From the very first second of the very first scene, Slugs is a real piece of shit. A couple is out on the water, and somehow the guy gets dragged down beneath the water, soon to be replaced by a bubbling volcano of blood.

Considering the rest of this movie is about larger-than-average slugs that eat people, there isn’t a single plausible thing about this scene. How is a slug, or even a team of slugs, going to pull someone underwater, and what is going to propel the blood up to the surface that quickly? Nothing. Slugs should win the 1988 award for whatever category that kind of opening scene falls into.

Admittedly, the last 25 minutes or so – when people are beginning to figure out the film’s single plotline of “killer slugs are in them there sewers” – aren’t nearly as enjoyable as the opening hour, as they contain a lot more of the action and less of the dialogue.

And by action, I just mean people running around doing things. And the dialogue is mostly contained to things like, “There are slugs in the sewers killing people,” and reactions like, “You ain’t got enough authority to declare Happy Birthday!” So that’s something.

For a good while, this is one of the most mind-blowingly terrible/amazing films out there. While the backbone of the plot follows the eventual slug discovery by Michael Garfield’s Mike Brady (here’s a story…) and his school teacher wife, Kim (Kim Terry), this is less a film than just a series of vignettes of the town’s mentally gumballed citizens as the slugs disrupt their lives.

And barely anyone makes it out of this thing alive, so that is a lot of stupidity meeting its demise. I have a feeling that if everyone’s acting ability in this film were combined and injected into one person, that person would still lose an audition with one of the musicians from the Showbiz Pizza band.

Also stinking up the screen are a scientist and a sanitation department worker assisting Mike Brady in his ongoing efforts to figure out the situation.
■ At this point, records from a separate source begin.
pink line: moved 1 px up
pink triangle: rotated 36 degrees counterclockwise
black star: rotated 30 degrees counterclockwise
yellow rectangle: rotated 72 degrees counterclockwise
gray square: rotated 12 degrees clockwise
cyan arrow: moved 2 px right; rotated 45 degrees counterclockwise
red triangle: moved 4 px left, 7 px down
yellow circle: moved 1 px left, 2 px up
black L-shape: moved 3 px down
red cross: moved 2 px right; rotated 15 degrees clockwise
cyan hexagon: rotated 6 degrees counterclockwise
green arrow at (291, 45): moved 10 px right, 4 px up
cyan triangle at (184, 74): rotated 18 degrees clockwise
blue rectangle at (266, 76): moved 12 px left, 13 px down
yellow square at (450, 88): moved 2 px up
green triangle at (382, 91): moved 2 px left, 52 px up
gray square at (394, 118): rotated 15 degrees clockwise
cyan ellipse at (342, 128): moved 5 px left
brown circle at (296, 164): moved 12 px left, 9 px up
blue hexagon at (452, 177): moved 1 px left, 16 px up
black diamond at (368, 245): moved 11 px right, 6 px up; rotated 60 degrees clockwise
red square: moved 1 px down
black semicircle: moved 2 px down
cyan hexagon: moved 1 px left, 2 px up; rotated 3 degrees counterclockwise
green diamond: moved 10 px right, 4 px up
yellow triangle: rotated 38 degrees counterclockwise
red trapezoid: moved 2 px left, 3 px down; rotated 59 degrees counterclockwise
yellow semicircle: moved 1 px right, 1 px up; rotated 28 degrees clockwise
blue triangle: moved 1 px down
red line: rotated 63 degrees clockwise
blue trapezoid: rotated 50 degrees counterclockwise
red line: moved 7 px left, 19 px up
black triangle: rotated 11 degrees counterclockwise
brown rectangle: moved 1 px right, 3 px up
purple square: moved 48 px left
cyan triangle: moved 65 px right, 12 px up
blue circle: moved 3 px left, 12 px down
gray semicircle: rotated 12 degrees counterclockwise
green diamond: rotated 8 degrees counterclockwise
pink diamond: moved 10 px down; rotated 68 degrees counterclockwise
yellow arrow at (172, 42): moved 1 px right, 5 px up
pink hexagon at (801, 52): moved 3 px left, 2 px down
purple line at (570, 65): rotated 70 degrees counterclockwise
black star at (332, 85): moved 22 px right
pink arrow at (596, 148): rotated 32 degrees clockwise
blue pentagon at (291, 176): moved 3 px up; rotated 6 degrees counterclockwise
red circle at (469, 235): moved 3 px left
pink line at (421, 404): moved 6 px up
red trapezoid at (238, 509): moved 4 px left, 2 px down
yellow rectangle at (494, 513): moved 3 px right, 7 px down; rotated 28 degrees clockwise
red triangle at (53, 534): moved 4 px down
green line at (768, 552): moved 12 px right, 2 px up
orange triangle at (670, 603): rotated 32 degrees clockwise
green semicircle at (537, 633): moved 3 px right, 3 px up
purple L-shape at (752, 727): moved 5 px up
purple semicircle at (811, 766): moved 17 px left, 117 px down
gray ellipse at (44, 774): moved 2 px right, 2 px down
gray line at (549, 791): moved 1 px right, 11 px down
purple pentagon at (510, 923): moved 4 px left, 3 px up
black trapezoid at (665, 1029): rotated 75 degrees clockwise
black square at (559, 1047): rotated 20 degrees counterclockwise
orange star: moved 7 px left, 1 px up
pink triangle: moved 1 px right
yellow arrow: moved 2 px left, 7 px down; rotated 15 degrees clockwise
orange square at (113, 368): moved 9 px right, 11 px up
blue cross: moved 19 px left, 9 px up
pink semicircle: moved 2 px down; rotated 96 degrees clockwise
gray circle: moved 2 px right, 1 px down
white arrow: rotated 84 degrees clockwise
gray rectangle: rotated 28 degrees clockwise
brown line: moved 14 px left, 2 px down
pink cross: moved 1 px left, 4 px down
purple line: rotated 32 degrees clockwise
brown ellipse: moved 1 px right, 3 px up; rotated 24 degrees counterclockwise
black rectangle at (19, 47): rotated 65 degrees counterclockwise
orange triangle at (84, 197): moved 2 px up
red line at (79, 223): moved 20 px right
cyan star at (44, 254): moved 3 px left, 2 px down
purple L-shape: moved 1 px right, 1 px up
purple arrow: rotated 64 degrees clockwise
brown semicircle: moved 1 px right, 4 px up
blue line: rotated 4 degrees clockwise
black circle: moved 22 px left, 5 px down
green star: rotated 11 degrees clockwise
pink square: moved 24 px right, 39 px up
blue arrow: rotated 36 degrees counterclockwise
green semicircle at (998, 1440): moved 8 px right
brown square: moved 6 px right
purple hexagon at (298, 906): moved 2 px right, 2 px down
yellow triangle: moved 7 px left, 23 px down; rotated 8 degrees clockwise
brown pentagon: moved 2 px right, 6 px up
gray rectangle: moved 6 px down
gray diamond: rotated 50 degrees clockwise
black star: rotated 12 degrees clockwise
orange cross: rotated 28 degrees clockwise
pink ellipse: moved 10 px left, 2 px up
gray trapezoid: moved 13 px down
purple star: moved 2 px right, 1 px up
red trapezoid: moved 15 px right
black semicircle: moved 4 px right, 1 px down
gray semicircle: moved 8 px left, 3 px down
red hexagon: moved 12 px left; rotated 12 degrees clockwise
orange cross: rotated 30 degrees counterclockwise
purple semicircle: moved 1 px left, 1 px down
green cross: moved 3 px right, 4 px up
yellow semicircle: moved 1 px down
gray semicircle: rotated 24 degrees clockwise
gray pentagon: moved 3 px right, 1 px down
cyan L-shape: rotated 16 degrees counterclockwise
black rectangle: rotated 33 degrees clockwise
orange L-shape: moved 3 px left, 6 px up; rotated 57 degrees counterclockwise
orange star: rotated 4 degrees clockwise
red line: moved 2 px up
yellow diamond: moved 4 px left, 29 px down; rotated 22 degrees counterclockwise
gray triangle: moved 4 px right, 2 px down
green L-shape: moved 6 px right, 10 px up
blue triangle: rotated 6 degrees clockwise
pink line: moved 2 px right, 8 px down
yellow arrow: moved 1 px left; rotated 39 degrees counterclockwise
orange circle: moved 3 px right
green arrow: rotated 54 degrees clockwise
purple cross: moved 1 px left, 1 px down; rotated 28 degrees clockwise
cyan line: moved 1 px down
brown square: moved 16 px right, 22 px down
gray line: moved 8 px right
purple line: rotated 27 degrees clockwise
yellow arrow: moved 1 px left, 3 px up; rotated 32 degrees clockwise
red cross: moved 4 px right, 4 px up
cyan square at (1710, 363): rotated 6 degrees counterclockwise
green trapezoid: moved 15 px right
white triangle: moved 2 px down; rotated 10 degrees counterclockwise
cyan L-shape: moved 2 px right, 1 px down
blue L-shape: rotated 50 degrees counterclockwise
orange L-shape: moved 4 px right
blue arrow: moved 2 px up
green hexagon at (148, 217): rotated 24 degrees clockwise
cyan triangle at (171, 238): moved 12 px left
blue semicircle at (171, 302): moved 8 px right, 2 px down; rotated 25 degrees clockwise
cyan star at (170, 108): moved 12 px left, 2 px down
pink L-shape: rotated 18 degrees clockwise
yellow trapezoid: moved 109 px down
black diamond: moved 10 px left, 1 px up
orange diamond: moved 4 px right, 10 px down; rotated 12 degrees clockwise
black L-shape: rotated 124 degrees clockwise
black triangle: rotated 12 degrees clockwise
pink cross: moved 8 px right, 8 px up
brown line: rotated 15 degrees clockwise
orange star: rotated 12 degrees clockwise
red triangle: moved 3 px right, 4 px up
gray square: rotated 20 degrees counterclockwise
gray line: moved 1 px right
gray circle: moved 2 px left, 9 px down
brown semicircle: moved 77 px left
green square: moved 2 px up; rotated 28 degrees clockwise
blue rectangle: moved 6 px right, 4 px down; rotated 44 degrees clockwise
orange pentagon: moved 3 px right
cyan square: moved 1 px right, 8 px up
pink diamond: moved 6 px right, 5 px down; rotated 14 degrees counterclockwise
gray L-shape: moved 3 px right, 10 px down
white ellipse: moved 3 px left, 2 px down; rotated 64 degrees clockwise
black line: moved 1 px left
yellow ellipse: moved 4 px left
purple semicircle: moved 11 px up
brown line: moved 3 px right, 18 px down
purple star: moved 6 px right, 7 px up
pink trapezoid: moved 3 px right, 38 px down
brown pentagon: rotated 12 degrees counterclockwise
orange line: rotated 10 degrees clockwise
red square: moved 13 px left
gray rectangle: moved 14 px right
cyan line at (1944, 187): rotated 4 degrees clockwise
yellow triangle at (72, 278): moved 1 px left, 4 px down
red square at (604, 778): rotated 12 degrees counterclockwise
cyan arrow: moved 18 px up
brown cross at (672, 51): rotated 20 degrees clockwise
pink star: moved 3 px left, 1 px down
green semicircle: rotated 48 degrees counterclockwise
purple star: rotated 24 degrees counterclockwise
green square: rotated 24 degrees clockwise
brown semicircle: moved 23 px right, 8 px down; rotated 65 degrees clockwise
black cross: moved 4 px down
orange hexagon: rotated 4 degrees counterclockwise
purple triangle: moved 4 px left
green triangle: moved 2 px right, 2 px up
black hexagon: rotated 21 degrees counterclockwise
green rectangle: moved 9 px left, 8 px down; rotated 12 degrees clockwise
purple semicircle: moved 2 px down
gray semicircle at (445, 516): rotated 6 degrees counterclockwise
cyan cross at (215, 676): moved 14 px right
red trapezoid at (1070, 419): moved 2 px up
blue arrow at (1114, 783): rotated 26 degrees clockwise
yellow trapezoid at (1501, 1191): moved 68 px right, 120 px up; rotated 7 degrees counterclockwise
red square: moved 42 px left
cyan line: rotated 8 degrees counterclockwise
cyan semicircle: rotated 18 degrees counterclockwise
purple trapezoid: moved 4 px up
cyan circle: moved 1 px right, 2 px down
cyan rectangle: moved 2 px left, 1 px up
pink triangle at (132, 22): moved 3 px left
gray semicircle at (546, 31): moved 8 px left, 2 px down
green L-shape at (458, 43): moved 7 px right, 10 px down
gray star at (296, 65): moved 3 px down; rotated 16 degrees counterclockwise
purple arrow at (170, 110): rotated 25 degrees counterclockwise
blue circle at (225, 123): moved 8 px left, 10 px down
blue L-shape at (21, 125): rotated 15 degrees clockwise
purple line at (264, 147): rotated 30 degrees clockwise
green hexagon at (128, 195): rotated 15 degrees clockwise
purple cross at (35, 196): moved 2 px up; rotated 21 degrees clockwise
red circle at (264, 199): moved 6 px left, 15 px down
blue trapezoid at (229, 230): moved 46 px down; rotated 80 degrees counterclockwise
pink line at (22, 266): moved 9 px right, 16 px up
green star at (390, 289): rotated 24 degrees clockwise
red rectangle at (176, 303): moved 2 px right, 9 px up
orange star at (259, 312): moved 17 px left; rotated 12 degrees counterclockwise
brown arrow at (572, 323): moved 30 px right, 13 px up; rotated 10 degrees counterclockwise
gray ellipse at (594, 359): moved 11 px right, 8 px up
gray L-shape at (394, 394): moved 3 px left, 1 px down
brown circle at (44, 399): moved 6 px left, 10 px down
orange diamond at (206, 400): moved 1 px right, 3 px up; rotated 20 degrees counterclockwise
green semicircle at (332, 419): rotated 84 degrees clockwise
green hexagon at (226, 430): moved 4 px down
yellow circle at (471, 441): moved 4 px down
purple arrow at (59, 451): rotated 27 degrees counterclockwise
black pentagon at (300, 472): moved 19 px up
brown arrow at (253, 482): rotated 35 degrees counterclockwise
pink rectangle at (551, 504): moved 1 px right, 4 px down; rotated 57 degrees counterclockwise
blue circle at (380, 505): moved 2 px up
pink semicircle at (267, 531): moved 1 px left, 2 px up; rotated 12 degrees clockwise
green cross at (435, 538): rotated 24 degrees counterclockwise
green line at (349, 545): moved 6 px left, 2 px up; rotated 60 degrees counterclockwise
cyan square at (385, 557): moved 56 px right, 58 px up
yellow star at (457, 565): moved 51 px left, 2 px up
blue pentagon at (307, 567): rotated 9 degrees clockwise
How do we know he’s a scientist? Every shot in his lab has some sort of a glass beaker or tube in the shot. Also, he wears glasses. How do we know the other guy is a sanitation department worker? He works in a tiny shitty office and answers his giant cordless phone saying, “Yeah, Sanitation Department.”

A shortlist of the film’s most fantastic moments:

*There is a shot of a head of lettuce slightly moving as ominous music reaches its crescendo.
*An old drunk man screams at the slugs, telling them not to hurt him.
*Least sexy sex in any ‘80s film ever. Groans are looped in sound editing.
*As fire hits a gas can, it blows up an entire greenhouse, and this is far from the only over-the-top explosion.
*Entire surfaces are covered in slugs, and people are landing on them.
*Nosebleed into a water glass.
*This guy:

This is the kind of film where you might expect someone to turn around, and the bags under their eyes are actually slugs. I gotta write that one down. Done. I will not let another 20 years go by before I go watching this massacre again. But I’m also not walking into my backyard without shoes for another couple of days.